- Work item -
In the entries that follow, how many lines contain the word "możliwy"? Answer with the number only.

- Material for this task -
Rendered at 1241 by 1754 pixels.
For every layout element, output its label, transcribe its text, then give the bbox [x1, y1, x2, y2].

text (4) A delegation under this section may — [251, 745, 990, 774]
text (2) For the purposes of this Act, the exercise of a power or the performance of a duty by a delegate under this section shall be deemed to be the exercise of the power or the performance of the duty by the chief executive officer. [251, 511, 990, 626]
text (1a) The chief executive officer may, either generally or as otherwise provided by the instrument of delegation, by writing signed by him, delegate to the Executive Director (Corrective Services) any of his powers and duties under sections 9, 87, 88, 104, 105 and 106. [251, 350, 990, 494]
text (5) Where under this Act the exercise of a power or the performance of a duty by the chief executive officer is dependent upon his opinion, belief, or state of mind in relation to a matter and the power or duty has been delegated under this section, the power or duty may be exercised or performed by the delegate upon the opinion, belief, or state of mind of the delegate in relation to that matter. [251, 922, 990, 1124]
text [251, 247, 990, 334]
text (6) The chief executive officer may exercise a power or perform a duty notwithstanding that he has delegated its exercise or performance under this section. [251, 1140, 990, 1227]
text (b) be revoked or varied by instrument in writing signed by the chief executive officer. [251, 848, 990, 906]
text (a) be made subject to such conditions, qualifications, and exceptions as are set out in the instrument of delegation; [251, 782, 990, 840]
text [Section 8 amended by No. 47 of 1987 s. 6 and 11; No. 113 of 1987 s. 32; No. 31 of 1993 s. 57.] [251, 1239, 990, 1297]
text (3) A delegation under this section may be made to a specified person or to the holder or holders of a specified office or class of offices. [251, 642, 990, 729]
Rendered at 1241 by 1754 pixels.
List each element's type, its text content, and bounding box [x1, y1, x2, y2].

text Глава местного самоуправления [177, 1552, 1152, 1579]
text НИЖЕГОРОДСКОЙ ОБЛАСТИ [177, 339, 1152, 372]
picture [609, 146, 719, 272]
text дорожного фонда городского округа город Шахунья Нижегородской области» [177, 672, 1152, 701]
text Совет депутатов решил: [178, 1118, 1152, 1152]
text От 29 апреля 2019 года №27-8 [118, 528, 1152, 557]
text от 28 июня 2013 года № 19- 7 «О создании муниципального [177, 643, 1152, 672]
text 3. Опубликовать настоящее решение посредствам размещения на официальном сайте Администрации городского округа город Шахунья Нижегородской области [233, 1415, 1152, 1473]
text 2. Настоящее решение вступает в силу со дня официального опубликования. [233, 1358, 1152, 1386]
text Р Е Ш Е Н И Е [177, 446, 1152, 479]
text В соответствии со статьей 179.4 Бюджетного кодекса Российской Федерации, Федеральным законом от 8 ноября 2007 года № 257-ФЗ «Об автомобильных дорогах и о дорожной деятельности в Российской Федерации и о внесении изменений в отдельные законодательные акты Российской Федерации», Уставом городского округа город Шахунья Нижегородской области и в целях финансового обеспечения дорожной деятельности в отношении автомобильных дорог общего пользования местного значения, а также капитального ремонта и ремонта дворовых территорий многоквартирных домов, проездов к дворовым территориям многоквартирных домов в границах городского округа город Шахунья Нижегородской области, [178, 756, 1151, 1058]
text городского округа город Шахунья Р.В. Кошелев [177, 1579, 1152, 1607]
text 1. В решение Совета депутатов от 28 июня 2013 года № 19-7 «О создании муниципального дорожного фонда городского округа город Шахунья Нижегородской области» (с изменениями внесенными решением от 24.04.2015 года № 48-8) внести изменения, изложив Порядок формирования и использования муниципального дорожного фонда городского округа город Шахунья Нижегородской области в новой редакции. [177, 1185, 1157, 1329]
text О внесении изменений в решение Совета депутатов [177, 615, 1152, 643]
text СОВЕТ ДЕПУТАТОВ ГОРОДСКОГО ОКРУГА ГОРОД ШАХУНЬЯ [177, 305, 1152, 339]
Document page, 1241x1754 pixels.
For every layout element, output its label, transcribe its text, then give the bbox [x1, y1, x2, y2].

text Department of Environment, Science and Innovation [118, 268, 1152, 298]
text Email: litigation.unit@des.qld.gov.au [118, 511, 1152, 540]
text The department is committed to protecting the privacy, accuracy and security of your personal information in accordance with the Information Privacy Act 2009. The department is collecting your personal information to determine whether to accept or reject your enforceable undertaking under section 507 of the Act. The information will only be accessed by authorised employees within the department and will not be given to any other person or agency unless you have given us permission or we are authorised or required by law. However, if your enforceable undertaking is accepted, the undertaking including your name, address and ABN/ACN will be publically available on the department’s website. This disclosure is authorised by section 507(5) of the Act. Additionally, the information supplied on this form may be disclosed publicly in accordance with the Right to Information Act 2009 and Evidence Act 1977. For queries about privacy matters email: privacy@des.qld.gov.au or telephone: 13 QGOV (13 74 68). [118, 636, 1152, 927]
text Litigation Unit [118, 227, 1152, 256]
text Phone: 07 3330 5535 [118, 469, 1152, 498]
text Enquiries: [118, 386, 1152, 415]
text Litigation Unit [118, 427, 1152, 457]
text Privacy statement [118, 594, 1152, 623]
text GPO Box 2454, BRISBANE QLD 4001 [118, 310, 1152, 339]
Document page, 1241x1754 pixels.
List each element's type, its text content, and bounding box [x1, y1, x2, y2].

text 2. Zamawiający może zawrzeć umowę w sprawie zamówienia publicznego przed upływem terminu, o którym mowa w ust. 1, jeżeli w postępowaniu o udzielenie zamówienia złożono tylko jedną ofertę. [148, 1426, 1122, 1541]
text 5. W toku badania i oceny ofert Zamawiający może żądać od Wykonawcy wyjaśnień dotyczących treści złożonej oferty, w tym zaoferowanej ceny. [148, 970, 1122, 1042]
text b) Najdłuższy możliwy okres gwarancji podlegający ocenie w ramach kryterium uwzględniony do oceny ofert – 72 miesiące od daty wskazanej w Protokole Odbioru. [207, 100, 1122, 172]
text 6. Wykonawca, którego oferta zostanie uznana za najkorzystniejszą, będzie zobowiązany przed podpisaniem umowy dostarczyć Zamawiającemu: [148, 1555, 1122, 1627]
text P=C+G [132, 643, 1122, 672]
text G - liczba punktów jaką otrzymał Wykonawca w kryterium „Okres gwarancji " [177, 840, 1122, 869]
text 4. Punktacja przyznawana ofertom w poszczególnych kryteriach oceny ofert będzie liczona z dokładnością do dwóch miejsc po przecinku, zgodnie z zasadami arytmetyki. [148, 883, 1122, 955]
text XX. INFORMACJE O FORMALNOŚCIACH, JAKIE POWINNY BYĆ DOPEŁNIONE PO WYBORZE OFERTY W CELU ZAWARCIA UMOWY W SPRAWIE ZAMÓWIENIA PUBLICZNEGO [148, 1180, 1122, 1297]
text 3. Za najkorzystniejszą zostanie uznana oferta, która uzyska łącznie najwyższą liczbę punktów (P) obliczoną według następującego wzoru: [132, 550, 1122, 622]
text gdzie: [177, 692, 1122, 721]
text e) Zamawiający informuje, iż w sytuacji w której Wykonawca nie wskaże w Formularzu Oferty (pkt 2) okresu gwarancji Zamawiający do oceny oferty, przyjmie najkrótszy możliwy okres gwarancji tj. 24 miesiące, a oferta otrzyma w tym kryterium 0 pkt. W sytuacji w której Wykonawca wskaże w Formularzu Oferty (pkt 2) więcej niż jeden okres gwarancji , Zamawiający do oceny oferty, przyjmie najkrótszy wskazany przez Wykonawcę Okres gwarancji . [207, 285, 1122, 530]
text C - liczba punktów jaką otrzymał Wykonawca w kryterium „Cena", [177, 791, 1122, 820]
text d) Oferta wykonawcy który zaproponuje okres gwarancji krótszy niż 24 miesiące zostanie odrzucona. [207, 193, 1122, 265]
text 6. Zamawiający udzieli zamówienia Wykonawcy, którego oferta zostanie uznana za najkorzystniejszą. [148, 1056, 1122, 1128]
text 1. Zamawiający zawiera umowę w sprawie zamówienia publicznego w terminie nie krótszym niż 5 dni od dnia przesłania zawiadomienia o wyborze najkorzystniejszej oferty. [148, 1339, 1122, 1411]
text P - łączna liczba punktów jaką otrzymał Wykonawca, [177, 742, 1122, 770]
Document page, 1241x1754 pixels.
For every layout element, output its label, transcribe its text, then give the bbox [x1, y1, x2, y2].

- Written solution -
2